Yosemite, California: One person has died and another has been injured in a massive rockfall in Yosemite National Park in California.
There were about 30 climbers when a hunk of rock, the size of an apartment building, fell off the granite monolith of El Capitan in Yosemite National Park on Wednesday. It is climbing season in Yosemite and the rock fell on the “Waterfall Route” on East Buttress of El Capitan.
I don’t know how anyone below the rockfall would have survived
57-year-old Peter Zaybrock told the associated press how he was on the sixth day of the climb when the rock fell. He also shared his concern over the incident saying how he’d have been dead, had he been climbing at the usual leisure pace. He also said he doesn’t know how anyone below the rockfall would have survived.
Search & Rescue Team is currently inspecting the place
After the incident was reported by climber Ryan Sheridan and shared on his Facebook, the Park Rangers and Search & Rescue team quickly started the inspection of the area for any more victims.

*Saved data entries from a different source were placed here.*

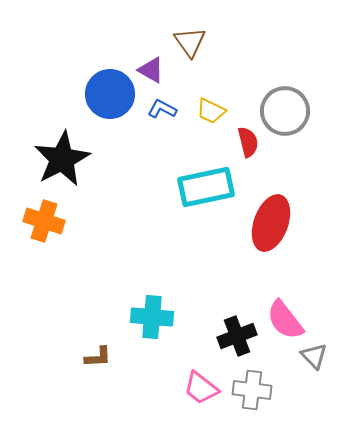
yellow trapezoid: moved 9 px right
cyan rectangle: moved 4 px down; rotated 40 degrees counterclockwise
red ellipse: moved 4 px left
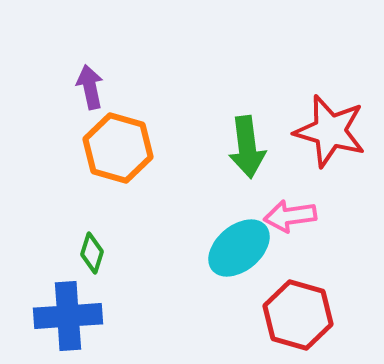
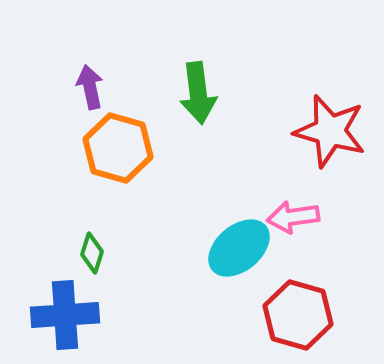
green arrow: moved 49 px left, 54 px up
pink arrow: moved 3 px right, 1 px down
blue cross: moved 3 px left, 1 px up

Happened at 1:52pm pic.twitter.com/j7Vo0XwR67
— Jon Kameen (@JonKameen) September 27, 2017
The park helicopter is also flying over the area to discover anyone who may have been pressed under the debris.
Meanwhile, the injured person was transported to a nearby hospital by the emergency workers.
Mount Everest of Rock Climbing Has Killed Over 15 People in the last 150 Years
El Capitan is considered the Mount Everest of Rock Climbing. It is one of the world’s largest granite monoliths elevating 4000 ft above the Yosemite National Park.
Greg Stock, the geologist of the park said that over 15 people have lost their lives due to rockfall in the last 50 years. The rockfall can be triggered due to many reasons including destabilization because of weather or climate and even due to excessive heat.
The identity of the dead and injured person is not revealed yet.
After the incident, Park authorities are trying to investigate the reason behind the rockfall.
However, the park remains open for visitors and climbers with no halt in the services.